### Task description
Go through the data below line by line and count those containing the word "dwelling". Reply with the count only.

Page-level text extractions
* * * *
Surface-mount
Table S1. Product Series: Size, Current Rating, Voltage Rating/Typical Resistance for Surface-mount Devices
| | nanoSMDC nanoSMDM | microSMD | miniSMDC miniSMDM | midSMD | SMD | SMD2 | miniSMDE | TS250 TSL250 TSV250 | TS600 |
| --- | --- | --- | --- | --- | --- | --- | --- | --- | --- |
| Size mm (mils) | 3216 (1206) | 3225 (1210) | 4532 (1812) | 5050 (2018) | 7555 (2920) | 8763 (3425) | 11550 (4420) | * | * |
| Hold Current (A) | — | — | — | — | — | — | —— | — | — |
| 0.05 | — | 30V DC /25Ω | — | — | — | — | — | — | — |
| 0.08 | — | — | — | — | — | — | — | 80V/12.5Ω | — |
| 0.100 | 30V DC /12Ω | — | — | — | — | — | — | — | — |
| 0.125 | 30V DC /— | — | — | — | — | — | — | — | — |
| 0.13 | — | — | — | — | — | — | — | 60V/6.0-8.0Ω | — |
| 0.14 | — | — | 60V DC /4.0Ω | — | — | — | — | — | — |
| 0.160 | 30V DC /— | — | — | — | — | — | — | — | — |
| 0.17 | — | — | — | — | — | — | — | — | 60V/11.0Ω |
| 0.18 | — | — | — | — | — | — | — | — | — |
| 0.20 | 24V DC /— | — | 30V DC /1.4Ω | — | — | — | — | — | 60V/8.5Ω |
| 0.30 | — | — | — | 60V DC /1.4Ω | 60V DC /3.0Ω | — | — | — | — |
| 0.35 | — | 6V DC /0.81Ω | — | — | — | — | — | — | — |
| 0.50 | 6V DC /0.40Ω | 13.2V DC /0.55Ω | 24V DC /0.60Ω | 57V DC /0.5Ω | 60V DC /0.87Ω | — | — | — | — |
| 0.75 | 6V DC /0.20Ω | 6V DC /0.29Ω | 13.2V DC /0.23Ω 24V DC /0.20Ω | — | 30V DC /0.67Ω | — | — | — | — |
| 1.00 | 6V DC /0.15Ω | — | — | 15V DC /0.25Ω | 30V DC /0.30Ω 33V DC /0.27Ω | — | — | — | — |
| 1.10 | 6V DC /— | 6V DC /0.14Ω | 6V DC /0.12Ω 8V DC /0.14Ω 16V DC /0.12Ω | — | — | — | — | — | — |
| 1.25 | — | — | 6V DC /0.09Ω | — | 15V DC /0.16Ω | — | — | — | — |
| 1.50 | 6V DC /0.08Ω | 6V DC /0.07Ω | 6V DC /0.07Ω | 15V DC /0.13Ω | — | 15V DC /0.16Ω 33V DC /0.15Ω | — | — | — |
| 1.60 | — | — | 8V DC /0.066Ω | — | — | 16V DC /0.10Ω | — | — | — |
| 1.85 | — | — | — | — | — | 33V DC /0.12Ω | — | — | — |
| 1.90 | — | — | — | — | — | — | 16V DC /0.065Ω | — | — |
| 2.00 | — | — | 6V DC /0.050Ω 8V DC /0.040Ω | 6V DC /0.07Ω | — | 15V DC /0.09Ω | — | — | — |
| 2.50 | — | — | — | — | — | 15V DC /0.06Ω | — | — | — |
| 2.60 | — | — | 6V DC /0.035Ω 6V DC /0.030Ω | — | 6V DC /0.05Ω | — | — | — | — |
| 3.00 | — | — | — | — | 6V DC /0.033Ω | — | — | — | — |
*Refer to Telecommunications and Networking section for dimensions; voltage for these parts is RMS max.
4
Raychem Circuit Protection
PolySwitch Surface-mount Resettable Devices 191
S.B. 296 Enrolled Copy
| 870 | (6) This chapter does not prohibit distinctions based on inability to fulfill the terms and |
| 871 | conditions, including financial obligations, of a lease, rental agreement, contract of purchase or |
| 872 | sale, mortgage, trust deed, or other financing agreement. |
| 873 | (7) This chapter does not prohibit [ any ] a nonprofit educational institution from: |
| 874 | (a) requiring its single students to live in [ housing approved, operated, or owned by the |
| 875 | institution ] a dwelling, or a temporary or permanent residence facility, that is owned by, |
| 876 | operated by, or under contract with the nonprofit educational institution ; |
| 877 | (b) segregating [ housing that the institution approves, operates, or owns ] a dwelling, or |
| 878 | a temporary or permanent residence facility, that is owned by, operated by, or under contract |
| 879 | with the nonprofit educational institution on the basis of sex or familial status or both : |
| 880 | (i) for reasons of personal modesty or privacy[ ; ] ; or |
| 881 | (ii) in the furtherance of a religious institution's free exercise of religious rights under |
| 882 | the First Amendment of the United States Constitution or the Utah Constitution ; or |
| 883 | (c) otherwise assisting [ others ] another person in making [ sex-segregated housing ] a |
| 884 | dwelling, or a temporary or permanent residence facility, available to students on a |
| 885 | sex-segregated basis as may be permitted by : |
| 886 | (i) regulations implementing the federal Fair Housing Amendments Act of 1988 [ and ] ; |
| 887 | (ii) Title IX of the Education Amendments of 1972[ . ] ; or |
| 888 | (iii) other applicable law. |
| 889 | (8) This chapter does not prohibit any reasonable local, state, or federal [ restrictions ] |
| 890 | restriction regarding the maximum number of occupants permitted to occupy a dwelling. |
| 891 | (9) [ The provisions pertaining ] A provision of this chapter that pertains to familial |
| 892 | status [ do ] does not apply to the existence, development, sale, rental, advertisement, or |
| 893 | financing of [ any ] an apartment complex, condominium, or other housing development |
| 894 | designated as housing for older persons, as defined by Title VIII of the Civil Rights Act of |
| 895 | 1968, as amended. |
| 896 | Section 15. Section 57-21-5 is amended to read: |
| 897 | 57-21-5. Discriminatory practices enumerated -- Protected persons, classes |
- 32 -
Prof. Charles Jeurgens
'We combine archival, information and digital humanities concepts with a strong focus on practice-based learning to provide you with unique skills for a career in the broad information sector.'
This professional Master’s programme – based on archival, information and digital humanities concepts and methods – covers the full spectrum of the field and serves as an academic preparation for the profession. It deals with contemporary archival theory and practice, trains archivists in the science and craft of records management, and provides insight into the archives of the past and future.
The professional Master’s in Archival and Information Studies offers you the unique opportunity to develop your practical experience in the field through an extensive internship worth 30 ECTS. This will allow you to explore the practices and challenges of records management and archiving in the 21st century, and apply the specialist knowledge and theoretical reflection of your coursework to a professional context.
* * * *
### Exercise output
4